The IAP Toll-free Info line has received more than 88,000 calls since 2009. Trained operators are able to answer questions about the IAP, provide callers with updates on the status of their claim, and connect them with lawyers or Claimant Support Officers (for self-represented claimants). These services are available in English, French and Cree.
In addition, Health Canada and Indigenous and Northern Affairs Canada maintain a toll-free crisis line that is available 24/7. Since 2009, more than 3,500 callers have used this free service, which is operated by trained Aboriginal crisis counselors.
Healing and Reconciliation
In addition to direct compensation under the IAP, the Indian Residential Schools Adjudication Secretariat also provides funding to claimants for ongoing care, healing and reconciliation.
In the last six years, Group IAP has invested over $4.5 million in 83 groups to support claimants in all regions of Canada on their healing journeys. Group IAP supports a variety of healing activities including canoe quests, equine therapy, healing and sharing circles, group counselling and cedar brushing ceremonies.
Almost 9 out of 10 claimants who received compensation after a hearing with an adjudicator also received funding of up to $15,000 for continuing care under the Future Care, which allows IAP claimants to seek additional compensation for treatment or counselling after their hearing is held.
Claimants helping their communities
Some claimants in the IAP have used have used the compensation they received to help their communities.
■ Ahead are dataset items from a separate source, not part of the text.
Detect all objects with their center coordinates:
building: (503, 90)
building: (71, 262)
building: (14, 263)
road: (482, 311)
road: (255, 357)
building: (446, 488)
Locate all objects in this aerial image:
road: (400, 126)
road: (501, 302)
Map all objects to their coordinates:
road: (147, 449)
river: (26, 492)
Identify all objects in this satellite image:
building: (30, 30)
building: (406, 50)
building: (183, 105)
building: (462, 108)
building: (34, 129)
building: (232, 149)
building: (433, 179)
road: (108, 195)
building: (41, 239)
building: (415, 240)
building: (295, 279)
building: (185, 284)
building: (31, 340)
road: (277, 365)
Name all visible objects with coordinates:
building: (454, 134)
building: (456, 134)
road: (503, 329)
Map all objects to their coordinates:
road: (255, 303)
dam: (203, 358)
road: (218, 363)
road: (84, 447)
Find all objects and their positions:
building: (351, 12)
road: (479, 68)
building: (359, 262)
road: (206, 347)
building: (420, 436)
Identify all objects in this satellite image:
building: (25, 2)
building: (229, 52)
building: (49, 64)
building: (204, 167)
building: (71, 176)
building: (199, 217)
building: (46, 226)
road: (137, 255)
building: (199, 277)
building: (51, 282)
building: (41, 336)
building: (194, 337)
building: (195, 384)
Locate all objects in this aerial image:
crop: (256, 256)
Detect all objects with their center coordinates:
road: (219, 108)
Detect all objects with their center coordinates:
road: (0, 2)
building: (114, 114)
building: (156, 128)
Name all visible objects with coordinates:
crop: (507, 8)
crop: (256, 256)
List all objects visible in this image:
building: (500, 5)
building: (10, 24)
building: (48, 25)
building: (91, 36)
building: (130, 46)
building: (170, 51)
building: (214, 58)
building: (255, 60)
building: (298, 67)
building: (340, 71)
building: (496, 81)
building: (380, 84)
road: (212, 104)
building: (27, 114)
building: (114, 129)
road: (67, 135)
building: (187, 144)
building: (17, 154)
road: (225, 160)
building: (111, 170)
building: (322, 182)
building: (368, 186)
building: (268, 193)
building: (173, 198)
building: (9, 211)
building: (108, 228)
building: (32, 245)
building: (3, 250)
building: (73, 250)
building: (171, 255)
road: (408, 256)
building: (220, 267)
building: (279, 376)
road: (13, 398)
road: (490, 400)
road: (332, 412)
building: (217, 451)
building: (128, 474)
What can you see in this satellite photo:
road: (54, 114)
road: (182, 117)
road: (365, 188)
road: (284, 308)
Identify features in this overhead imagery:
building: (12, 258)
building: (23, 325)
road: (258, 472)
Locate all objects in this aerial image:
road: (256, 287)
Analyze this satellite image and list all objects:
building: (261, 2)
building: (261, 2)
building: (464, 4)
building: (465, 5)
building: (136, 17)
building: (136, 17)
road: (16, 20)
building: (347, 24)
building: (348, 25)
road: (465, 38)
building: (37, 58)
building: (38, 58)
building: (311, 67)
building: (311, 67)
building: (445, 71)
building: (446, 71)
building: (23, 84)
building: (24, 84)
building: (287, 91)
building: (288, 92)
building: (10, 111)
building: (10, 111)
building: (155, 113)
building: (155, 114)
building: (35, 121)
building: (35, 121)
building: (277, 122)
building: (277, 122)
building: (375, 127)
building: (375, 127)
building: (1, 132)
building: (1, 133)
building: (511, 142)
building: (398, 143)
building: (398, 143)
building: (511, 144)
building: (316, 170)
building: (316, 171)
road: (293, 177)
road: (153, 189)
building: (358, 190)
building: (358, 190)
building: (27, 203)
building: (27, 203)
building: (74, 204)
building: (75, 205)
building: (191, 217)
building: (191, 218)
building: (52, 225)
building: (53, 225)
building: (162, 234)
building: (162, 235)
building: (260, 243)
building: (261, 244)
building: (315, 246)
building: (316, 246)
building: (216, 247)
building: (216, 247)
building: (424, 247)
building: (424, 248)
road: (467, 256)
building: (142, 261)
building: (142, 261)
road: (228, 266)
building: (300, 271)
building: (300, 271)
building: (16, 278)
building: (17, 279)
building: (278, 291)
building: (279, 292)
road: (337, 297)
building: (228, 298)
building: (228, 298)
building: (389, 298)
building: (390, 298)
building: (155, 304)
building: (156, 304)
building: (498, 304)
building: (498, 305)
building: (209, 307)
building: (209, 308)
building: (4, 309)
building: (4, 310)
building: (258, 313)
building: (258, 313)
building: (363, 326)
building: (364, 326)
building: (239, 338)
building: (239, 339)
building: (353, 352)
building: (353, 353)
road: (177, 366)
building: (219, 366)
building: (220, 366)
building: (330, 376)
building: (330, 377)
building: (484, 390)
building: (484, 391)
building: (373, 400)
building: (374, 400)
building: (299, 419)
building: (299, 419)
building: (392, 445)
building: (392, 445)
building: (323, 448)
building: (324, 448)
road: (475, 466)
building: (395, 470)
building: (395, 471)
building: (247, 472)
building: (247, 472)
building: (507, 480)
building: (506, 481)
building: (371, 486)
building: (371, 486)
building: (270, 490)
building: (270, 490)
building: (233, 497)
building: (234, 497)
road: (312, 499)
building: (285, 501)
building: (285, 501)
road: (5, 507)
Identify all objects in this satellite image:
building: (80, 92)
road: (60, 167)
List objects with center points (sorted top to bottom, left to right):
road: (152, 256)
Here are several examples.
- In 2009, an 85-year-old man donated $40,000 from his residential school settlement to the Siloam Mission, an inner city shelter that provides clothing, and hope services to Winnipeg’s poor and homeless community.
- In 2013, a once-homeless survivor of residential school donated $2,000 to the Sidedoor Youth Centre in Yellowknife after receiving compensation. He also donated $10,000 to the Stanton Territorial Hospital Foundation in the North West Territories capital, and $5,000 to Yellowknife's Salvation Army.
- In 2017, a residential school survivor gave $10,000 from his residential school settlement to Shelter House, which provides basic needs, dignity and comfort to people living in poverty in Thunder Bay, and stimulates action to address the root causes of homelessness.